**LIST OF TASKS:**
1. Please recast the paragraph beginning "We establish a collective reserve" in the accounting estimates text as a short list, keeping its main facts.
2. In the accounting estimates text, take the stretch from "To assist in" through "results of operations." and write it out with "critical" swapped for "key".

**TEXT BLOCK:**
%%

Critical Accounting Estimates

 

To assist in evaluating our consolidated financial statements, we describe below the critical accounting estimates that we use. We consider an accounting estimate to be critical if: (1) the accounting estimate requires us to make assumptions about matters that were highly uncertain at the time the accounting estimate was made, and (2) changes in the estimate that are reasonably likely to occur from period to period, or use of different estimates that we reasonably could have used, would have a material impact on our consolidated financial condition or results of operations.

 

Loan Losses

 

Future losses on current loans are estimated in our financial statements. This estimate is important because it is on our largest asset (loans receivable). It is impossible to know what these losses will be, as the condition of the market cannot be determined, and specific situations with each loan are unpredictable and change constantly. Loan losses, as applicable, are accounted for both on the consolidated balance sheets and the consolidated statements of operations. On the consolidated statements of operations, management estimates the amount of losses to capture during the current year. This current period amount incurred is referred to as the loan loss provision. The calculation of our allowance for loan losses, which appears on our consolidated balance sheets as a reduction to Loans receivable, net and is detailed in the notes to our financial statements, requires us to compile relevant data for use in a systematic approach to assess and estimate the amount of probable losses inherent in our commercial lending operations and to reflect that estimated risk in our allowance calculations. We use the policy summarized as follows:

 

We establish a collective reserve for all loans which are not more than 60 days past due at the end of each quarter. This collective reserve includes both a quantitative and qualitative analysis. In addition to historical loss information, the analysis incorporates collateral value, decisions made by management and staff, percentage of aging spec loans, policies, procedures, and economic conditions.

%%

**MATERIAL SUPPLIED:**
%%

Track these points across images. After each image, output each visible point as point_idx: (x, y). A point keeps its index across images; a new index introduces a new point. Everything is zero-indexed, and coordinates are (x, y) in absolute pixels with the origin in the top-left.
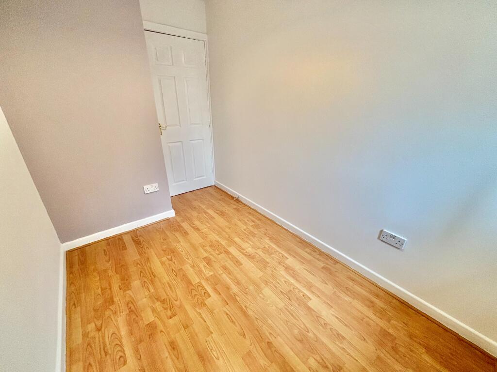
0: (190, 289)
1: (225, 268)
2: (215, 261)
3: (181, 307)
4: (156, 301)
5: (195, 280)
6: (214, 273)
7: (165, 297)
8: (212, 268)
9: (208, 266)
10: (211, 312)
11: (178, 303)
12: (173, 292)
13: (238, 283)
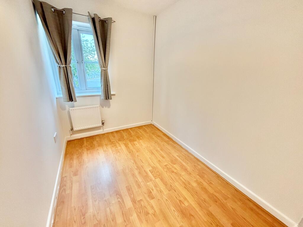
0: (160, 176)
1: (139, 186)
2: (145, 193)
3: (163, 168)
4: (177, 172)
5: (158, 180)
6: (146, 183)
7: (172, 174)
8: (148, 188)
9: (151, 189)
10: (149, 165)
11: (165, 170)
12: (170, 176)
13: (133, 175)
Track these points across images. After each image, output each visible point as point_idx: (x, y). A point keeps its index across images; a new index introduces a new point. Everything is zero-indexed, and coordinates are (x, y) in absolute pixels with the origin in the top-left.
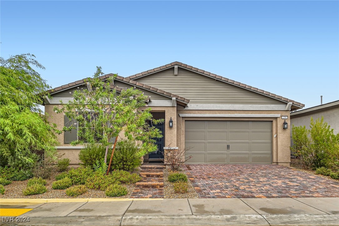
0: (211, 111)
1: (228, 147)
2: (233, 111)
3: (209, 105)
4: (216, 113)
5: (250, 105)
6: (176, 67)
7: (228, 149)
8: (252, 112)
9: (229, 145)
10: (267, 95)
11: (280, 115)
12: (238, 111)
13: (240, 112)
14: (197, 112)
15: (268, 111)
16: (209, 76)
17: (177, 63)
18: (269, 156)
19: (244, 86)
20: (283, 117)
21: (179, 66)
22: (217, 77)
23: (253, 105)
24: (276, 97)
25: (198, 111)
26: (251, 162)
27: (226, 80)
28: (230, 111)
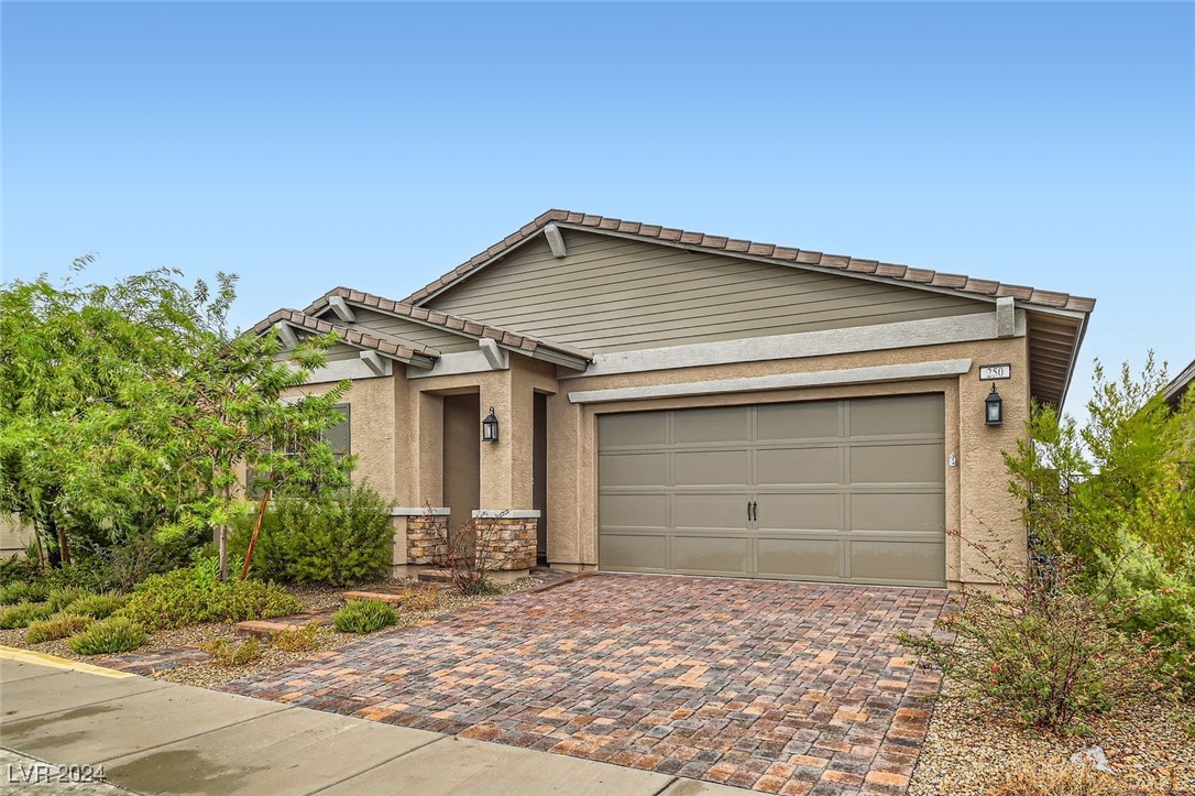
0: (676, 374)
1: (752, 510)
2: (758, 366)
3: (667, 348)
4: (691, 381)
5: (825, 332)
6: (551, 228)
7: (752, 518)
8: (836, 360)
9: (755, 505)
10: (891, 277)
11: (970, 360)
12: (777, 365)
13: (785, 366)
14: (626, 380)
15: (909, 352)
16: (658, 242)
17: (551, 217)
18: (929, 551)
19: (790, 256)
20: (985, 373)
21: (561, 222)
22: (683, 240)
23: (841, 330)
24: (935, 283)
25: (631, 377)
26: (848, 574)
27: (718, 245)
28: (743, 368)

%%
%%

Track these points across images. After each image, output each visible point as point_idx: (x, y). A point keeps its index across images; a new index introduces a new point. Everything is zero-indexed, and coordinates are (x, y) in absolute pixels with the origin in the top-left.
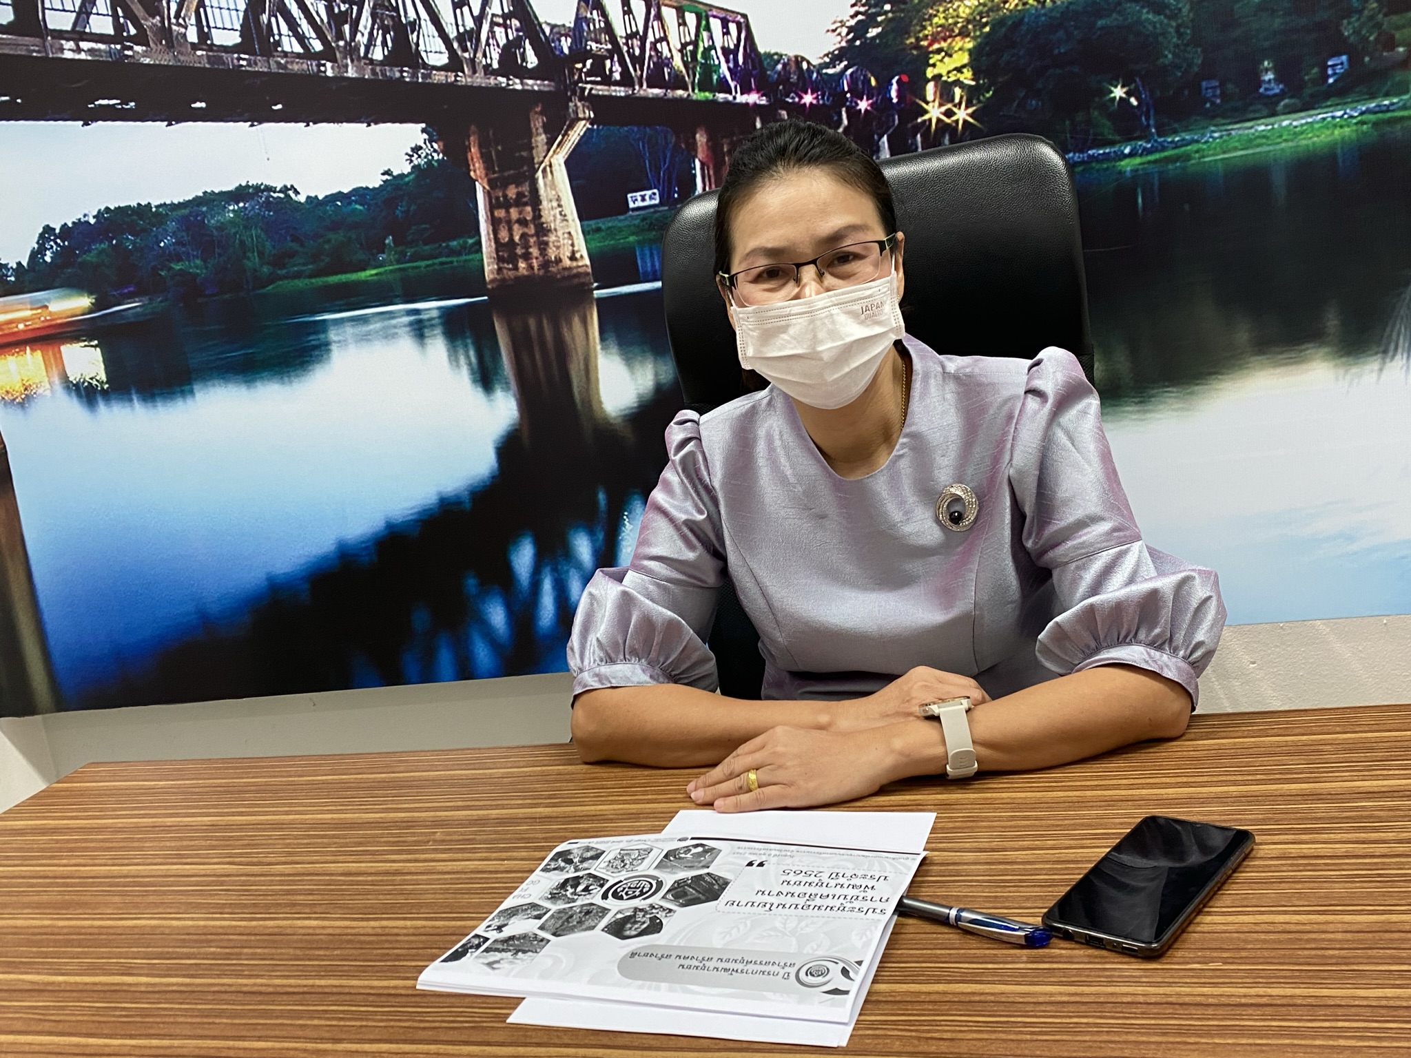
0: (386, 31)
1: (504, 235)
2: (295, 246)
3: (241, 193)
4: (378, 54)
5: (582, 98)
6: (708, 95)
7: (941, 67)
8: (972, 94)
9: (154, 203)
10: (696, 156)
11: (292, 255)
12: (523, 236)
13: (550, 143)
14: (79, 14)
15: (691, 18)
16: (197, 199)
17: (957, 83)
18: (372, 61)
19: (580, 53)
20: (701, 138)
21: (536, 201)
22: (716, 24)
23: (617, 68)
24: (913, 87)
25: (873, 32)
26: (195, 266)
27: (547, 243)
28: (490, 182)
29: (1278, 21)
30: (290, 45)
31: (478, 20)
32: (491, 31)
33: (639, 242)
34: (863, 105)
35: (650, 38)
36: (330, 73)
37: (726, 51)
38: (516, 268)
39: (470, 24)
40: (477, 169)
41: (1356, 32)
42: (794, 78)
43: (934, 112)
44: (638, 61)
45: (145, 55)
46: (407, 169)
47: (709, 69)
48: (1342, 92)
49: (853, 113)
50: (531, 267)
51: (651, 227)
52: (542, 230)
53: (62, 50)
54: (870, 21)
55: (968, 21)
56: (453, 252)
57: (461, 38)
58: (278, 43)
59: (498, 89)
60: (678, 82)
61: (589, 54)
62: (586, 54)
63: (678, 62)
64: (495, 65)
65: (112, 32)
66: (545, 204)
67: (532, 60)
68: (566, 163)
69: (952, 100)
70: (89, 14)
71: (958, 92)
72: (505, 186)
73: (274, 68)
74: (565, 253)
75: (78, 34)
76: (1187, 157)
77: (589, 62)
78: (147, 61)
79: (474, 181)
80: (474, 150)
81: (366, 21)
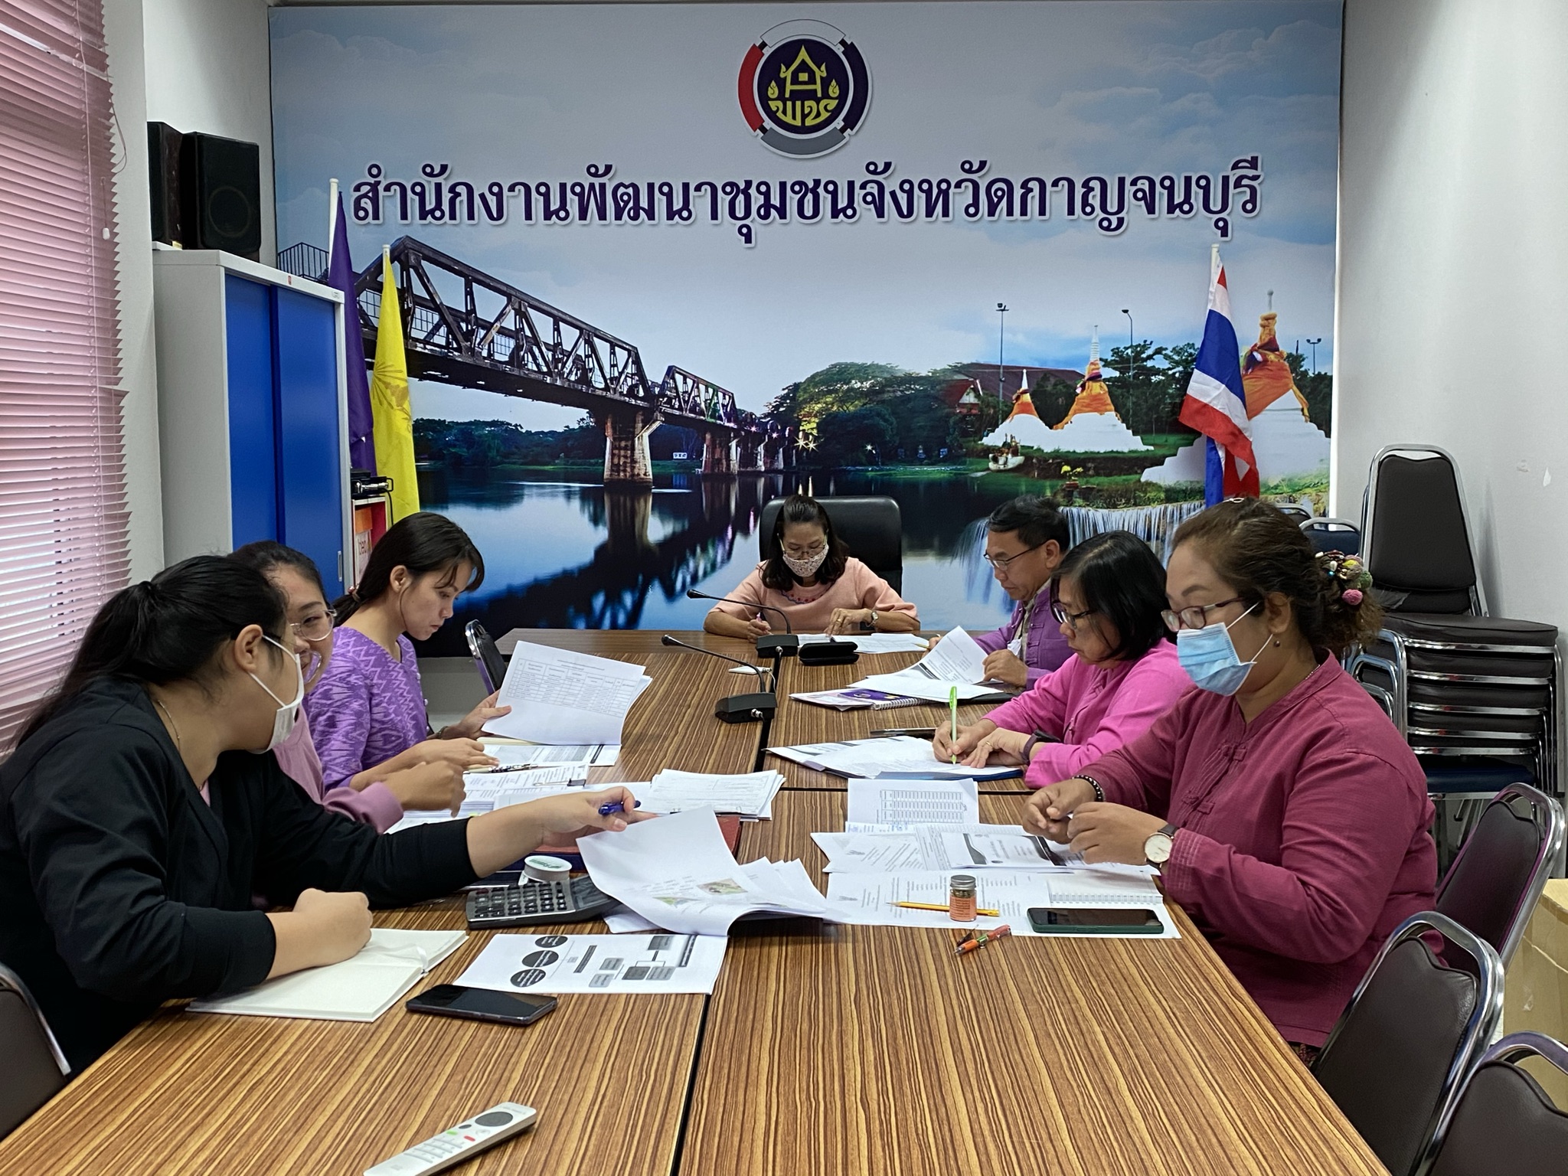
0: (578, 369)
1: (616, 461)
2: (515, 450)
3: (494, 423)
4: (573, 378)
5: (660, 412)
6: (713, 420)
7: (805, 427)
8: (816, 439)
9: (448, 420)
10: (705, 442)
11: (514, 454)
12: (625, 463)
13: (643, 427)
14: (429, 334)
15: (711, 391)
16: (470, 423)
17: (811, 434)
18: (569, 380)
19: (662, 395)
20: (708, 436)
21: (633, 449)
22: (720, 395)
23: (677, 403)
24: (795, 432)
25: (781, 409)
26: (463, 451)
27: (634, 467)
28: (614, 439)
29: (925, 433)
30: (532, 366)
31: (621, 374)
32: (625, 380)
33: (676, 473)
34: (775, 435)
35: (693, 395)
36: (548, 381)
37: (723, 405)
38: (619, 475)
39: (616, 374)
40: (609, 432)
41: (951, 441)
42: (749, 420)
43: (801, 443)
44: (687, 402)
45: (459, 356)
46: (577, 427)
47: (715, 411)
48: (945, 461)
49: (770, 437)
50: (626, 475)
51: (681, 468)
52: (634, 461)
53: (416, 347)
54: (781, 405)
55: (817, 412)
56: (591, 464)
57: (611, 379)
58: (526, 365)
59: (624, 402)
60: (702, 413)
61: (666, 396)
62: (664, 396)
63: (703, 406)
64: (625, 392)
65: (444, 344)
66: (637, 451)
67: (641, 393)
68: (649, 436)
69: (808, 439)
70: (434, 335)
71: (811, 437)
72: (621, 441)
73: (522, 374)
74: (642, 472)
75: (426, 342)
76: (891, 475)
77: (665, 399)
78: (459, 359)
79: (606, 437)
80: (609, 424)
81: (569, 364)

%%

**SOLUTIONS PER TASK:**
1.
- A collective reserve is set up for all loans that are not more than 60 days past due at the end of each quarter.
- The reserve draws on both quantitative and qualitative analysis.
- Along with historical loss information, the analysis takes in collateral value, decisions by management and staff, the percentage of aging spec loans, policies, procedures, and economic conditions.

2.
To assist in evaluating our consolidated financial statements, we describe below the key accounting estimates that we use. We consider an accounting estimate to be key if: (1) the accounting estimate requires us to make assumptions about matters that were highly uncertain at the time the accounting estimate was made, and (2) changes in the estimate that are reasonably likely to occur from period to period, or use of different estimates that we reasonably could have used, would have a material impact on our consolidated financial condition or results of operations.